> **REQUIRED WORK**: Please gather every line of the records that contains the word "Millionen", matching its case exactly.

> **DATASET EXCERPTS**:
%%

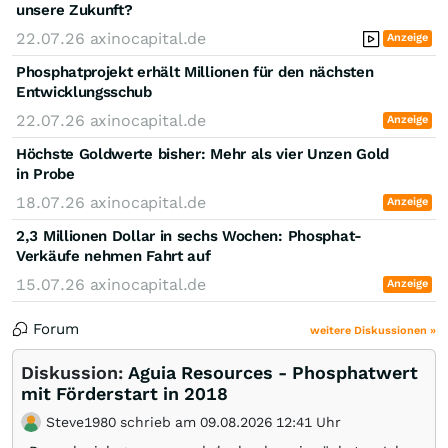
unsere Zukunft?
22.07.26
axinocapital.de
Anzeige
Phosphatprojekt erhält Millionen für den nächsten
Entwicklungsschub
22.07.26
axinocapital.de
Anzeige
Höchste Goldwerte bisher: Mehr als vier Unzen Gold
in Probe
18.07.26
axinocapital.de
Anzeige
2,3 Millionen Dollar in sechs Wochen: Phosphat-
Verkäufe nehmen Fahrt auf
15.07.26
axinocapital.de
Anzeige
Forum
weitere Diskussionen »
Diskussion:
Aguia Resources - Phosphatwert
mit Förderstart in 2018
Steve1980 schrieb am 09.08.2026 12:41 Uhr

%%

> **RESULT OF THE EXERCISE**:
Phosphatprojekt erhält Millionen für den nächsten
2,3 Millionen Dollar in sechs Wochen: Phosphat-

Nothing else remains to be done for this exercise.